Pro-Russia rebels
A pro-Russian separatist climbs atop an armoured personnel carrier as he guards a position in the eastern Ukrainian town of Ilovaysk on Aug. 31, 2014. Reuters/Maxim Shemetov

Australian Prime Minister Tony Abbott said Monday that the country will increase sanctions against Russia amid escalating tension in eastern Ukraine. Australia's decision comes despite Russia's foreign minister asserting that his country will not conduct a military intervention in Ukraine.

According to the terms of the sanctions, Australia will stop exporting arms to Moscow and deny Russian state-owned banks fresh access to the Australian financial market. Australia will also not make any new investments in Crimea, which Russia annexed in March, and will place targeted travel bans and financial sanctions against specific Russian and Ukrainian nationals. On Sunday, Russian President Vladimir Putin reportedly pushed for talks between Ukraine and pro-Moscow rebels to grant a form of "statehood" to eastern Ukraine.

“Russia quite brazenly is trying to break the eastern Ukraine away from Ukraine itself into a separate country. If Russia persists in its attempt to break up a neighbouring country that has done it no harm, it risks becoming an international pariah,” Abbott said Monday, according to The Guardian, adding: “The bullying of small nations by big ones and assertions that might is right should have no place in our world.”

The fresh set of bans from Australia will affect 63 Russian and Ukrainian individuals, along with 21 corporations, according to The Guardian. So far, the Australian government has targeted 113 individuals and 32 entities in total.

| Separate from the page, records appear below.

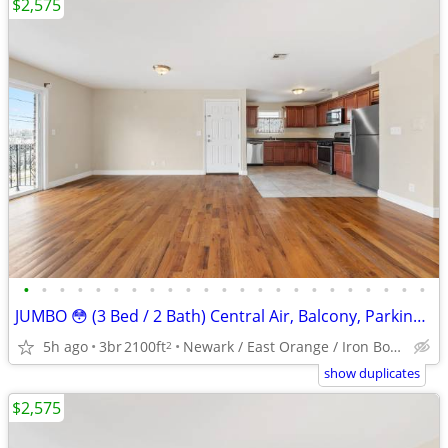
$2,575
•
•
•
•
•
•
•
•
•
•
•
•
•
•
•
•
•
•
•
•
•
•
•
JUMBO 😳 (3 Bed / 2 Bath) Central Air, Balcony, Parking, WOW !!
5h ago
3br
2100ft
Newark / East Orange / Iron Bound
2
show duplicates
$2,575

Meanwhile, authorities in Kiev said Monday, according to Agence France-Presse, that Ukrainian troops are fighting a Russian tank division in the city of Luhansk. Last week, Kiev had also claimed that Russia had moved its troops and tanks into the eastern Ukrainian city of Donetsk.

Russia has previously denied wanting to invade Ukraine while Sergei Lavrov, Russia’s Minister of Foreign Affairs, on Monday asked Kiev to order its forces to stop using heavy weaponry against civilians and rebels. He also called on Ukraine's government to arrange a cease-fire with the pro-Moscow rebels.

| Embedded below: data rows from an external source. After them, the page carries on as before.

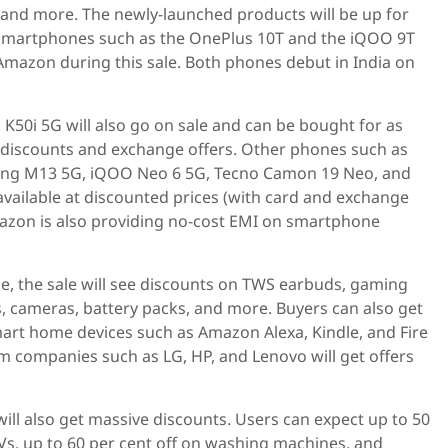
and more. The newly-launched products will be up for
es smartphones such as the OnePlus 10T and the iQOO 9T
n Amazon during this sale. Both phones debut in India on
50i 5G will also go on sale and can be bought for as
d discounts and exchange offers. Other phones such as
ung M13 5G, iQOO Neo 6 5G, Tecno Camon 19 Neo, and
 available at discounted prices (with card and exchange
mazon is also providing no-cost EMI on smartphone
, the sale will see discounts on TWS earbuds, gaming
, cameras, battery packs, and more. Buyers can also get
mart home devices such as Amazon Alexa, Kindle, and Fire
m companies such as LG, HP, and Lenovo will get offers
ll also get massive discounts. Users can expect up to 50
Vs, up to 60 per cent off on washing machines, and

“There will be no military interference. We are committed exclusively to the peaceful settlement of this deep crisis, this tragedy,” Lavrov said, according to Itar-Tass, adding: “The most important is that Washington and Brussels demand from Kiev the same that they demand in all other conflicts: to stop using heavy weaponry and aviation against civil facilities and civilians.”

"I expect that the talks started earlier in the day will be dedicated to a task of fixing, immediately and without preconditions, terms for a ceasefire," Lavrov added, according to Itar-Tass.